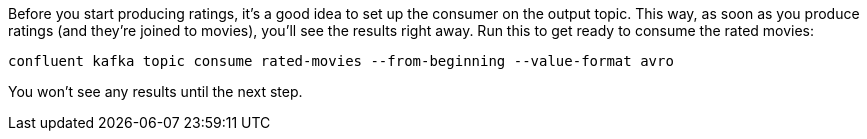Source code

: Before you start producing ratings, it's a good idea to set up the consumer on the output topic. This way, as soon as you produce ratings (and they're joined to movies), you'll see the results right away. Run this to get ready to consume the rated movies:

```
confluent kafka topic consume rated-movies --from-beginning --value-format avro
```

You won't see any results until the next step.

**EXERCISE PROMPT:** If pictures appear in the data, do not print them; repeat the rest exactly.

**FINAL ANSWER:**
Source code

: Before you start producing ratings, it's a good idea to set up the consumer on the output topic. This way, as soon as you produce ratings (and they're joined to movies), you'll see the results right away. Run this to get ready to consume the rated movies:

```
confluent kafka topic consume rated-movies --from-beginning --value-format avro
```

You won't see any results until the next step.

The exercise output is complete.